#### [What is being asked]
Could you echo, word for word, the part of the HIV cure thread starting at "How would you" and ending at "genetically encode it."?

#### [Text]
*** Block opens ***

I think I have figured a cure to HIV.

[Kylonicus]

I think I figured out a cure to HIV, basically just create an enzyme which breaks down gp-120 the molecule which attaches to the CD4 receptor.

 

Plus add the enzyme(already been created/researched by somebody else) which removes the sugar molecule from the virus so the gp-120 molecule is accessible.

 

With this one half of the cure and the other half of the cure, you could cure HIV.

 

The gp-120 molecule would all be destroyed, once it was completely destroyed the virus particle would be useless, and thus it would no longer be a threat.

 

Anyway, what do y'all think?

[NPK]

How would you create the enzyme?

[Kylonicus]

Well, one method for creating the enzyme which is being researched by other people right now, is creating a genetic template for it, and inserting into bacteria.

 

The bacteria produce the enzyme, then the enzyme is refined from the bacteria. I don't know how they refine enzymes and chemicals from bacteria, but I know they can, and they do.

 

For instance, CoQ10 that's produced in commercial quantities, produced by this very method. Except I think all they had to do is transfer the genetic material from like an animal, they didn't have to figure out how to genetically encode it.

 

Anyway, just what I am thinking.

[ecoli]

They do this with insulin, and a whole host of other things as well.

[Yggdrasil]

The problem with such a method is that as far as I know, there is no protease which cleaves gp120 in the membrane. As opposed to CoQ, insulin, and other enzymes/proteins produced by biotech companies, there is no gene (template) from which bacteria or other organisms can express the protein. Therefore, one would have to design a novel enzyme from scratch, not an easy task. This has been done by the Hellinga group at Duke, but they designed the enzyme based off of the structure of an already existing enzyme (triosephosphate isomerase). Designing a novel protease for gp120 may be within our capabilities, however, since we do know how many proteases work. The main challenge would be to make the enzyme specific for gp120 in HIV envelope as well as making it stable in the extracellular environment (perhaps something like a catalytic antibody would be suitable as well).

[Kylonicus]

To show my ignorance,

 

I didn't know there were such things as catalytic antibodies, which sound just like enzymes which attack things the body doesn't want.

*** Block closes ***

#### [Supplied entries]
*** Block opens ***

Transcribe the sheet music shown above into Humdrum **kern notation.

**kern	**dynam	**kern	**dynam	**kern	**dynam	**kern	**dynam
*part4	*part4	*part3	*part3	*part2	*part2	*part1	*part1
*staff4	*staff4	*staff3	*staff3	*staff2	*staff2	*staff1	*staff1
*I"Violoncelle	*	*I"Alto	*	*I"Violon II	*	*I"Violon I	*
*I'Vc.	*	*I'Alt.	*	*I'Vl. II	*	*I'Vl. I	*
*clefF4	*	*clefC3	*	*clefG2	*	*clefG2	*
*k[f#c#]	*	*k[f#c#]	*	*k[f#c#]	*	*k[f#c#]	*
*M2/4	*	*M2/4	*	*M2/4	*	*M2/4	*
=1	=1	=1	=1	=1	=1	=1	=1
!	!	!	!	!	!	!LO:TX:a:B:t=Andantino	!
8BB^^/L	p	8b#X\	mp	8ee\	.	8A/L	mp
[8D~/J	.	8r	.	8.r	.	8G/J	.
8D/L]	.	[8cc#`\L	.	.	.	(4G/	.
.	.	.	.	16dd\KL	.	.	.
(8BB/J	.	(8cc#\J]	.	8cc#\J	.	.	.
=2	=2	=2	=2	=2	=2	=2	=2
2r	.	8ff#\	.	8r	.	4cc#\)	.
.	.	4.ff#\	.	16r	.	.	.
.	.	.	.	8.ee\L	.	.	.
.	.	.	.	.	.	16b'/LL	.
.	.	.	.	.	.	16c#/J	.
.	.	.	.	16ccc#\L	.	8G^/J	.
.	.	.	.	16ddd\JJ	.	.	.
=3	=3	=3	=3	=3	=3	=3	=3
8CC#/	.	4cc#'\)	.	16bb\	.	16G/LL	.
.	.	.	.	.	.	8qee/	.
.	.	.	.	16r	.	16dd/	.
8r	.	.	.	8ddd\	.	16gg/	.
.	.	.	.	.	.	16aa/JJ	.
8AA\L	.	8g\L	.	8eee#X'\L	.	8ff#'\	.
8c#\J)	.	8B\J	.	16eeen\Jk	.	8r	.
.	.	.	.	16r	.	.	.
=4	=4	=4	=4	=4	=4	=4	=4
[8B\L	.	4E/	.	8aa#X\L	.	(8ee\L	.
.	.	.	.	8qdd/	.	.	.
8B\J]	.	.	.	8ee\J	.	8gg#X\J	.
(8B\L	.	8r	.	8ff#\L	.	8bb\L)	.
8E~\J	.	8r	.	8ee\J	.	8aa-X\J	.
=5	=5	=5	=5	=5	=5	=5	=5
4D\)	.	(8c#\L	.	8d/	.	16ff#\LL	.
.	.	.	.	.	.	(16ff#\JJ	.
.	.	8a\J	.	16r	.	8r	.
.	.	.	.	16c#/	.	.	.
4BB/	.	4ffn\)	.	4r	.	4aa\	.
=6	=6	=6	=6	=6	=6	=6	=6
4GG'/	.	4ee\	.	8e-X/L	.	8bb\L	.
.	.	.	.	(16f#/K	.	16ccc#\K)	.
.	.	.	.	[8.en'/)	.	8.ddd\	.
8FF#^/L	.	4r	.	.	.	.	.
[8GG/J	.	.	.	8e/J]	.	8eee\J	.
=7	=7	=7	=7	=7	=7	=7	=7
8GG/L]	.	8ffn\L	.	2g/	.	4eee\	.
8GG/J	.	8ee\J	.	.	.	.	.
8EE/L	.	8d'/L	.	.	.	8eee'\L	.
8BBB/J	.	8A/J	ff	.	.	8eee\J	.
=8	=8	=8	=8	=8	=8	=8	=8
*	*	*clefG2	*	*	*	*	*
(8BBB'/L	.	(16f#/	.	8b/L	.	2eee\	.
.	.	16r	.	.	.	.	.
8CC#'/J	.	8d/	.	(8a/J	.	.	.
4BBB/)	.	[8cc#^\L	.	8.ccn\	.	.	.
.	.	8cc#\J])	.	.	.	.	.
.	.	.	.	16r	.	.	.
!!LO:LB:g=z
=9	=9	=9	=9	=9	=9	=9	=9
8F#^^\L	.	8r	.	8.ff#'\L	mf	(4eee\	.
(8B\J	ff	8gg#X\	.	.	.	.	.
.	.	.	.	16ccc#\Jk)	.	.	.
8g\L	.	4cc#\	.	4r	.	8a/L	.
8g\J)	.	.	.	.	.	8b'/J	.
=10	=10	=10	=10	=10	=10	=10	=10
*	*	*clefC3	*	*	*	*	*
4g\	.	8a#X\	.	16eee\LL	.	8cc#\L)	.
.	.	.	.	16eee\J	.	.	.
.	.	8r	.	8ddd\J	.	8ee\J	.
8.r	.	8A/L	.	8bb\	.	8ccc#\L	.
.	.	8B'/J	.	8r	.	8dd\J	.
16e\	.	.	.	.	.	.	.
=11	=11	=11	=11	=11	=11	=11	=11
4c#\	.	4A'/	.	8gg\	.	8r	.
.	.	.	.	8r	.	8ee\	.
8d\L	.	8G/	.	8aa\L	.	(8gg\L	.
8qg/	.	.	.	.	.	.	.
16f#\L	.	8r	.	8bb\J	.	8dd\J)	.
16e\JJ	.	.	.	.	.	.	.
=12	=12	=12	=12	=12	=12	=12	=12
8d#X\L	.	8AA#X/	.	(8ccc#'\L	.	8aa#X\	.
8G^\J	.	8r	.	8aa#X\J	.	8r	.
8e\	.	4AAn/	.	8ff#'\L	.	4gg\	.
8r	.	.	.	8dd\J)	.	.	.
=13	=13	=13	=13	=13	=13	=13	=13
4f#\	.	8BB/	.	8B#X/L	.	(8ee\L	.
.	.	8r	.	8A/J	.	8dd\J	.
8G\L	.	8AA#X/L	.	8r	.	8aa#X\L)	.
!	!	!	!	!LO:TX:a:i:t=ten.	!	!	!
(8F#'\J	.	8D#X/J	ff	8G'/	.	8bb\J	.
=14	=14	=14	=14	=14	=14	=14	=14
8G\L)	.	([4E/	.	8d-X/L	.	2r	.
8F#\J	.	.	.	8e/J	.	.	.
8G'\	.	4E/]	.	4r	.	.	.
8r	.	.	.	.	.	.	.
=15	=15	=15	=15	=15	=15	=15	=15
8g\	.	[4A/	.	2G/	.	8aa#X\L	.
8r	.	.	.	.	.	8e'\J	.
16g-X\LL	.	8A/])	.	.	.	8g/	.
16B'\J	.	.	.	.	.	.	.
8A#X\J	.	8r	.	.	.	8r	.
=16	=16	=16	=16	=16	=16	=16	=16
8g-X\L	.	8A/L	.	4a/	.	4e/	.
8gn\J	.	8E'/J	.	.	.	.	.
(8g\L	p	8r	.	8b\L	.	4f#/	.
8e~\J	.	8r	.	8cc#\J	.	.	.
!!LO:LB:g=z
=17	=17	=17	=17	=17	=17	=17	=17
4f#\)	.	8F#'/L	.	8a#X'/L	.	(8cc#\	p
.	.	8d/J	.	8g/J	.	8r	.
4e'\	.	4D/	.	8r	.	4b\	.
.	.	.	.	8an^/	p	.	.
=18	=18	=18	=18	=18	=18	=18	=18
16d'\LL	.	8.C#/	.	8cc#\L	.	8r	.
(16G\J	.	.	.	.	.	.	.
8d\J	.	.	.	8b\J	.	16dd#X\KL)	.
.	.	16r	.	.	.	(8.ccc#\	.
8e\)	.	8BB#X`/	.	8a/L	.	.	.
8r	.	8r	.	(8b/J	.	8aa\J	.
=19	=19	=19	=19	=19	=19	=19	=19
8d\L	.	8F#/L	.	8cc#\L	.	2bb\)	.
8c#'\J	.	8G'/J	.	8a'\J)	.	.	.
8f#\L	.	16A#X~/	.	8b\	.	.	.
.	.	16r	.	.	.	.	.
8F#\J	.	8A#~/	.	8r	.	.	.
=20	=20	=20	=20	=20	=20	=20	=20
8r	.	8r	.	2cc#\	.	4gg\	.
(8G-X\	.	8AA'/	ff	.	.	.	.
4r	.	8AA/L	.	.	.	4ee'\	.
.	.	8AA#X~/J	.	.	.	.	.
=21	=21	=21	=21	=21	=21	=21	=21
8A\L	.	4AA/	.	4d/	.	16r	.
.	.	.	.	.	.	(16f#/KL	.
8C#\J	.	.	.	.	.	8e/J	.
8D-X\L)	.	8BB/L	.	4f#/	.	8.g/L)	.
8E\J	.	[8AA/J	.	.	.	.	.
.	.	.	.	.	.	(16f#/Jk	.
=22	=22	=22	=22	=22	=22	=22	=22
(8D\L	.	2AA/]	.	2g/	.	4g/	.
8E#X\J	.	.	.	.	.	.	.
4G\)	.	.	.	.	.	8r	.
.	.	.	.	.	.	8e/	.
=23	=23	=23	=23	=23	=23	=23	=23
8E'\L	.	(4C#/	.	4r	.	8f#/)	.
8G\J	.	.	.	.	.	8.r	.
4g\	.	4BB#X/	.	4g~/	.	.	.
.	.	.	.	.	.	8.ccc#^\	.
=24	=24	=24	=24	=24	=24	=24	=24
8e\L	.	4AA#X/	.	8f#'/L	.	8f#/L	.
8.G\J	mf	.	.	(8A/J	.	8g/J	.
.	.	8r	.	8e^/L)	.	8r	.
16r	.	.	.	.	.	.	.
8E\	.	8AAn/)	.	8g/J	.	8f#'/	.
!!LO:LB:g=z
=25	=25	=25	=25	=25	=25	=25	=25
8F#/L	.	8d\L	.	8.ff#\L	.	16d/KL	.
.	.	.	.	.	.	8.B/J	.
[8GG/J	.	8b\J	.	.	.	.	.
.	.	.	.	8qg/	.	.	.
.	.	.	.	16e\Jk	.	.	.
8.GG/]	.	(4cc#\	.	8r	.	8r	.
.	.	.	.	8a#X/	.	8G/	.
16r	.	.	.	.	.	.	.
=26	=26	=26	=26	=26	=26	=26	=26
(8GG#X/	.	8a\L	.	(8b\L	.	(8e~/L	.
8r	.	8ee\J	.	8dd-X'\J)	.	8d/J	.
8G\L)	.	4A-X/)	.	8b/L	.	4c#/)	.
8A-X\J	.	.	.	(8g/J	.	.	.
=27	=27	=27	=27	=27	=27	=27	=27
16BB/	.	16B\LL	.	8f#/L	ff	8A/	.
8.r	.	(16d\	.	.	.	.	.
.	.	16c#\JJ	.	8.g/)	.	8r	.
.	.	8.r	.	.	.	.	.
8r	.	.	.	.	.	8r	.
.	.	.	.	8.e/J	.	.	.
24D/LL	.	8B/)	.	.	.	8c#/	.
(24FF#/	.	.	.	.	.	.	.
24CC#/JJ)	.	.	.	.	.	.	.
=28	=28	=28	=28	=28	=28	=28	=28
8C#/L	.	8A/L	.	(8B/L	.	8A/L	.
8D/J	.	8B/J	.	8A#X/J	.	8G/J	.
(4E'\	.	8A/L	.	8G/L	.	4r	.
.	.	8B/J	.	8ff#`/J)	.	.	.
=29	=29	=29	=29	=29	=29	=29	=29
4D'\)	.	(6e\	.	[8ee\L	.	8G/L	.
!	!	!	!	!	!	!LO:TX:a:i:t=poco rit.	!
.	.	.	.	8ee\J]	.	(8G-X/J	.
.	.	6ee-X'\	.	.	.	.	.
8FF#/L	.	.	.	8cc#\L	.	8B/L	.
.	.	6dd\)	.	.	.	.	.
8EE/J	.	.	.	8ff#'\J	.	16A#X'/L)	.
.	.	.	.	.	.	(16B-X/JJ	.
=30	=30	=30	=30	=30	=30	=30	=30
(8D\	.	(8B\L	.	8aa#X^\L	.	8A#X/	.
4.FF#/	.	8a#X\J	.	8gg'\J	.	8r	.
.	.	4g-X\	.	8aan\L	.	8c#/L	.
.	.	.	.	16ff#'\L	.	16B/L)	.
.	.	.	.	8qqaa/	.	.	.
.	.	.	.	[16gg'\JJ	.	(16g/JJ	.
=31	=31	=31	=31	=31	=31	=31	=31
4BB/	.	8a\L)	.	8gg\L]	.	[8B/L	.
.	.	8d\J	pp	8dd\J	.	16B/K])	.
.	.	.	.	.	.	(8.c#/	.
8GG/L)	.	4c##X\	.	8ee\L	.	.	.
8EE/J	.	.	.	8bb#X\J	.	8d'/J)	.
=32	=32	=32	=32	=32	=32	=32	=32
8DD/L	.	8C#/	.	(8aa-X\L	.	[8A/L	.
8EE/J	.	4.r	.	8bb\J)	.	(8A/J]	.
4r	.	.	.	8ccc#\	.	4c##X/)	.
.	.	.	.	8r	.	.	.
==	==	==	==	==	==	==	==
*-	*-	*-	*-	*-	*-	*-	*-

*** Block closes ***

#### [Answer section]
How would you create the enzyme?

[Kylonicus]

Well, one method for creating the enzyme which is being researched by other people right now, is creating a genetic template for it, and inserting into bacteria.

 

The bacteria produce the enzyme, then the enzyme is refined from the bacteria. I don't know how they refine enzymes and chemicals from bacteria, but I know they can, and they do.

 

For instance, CoQ10 that's produced in commercial quantities, produced by this very method. Except I think all they had to do is transfer the genetic material from like an animal, they didn't have to figure out how to genetically encode it.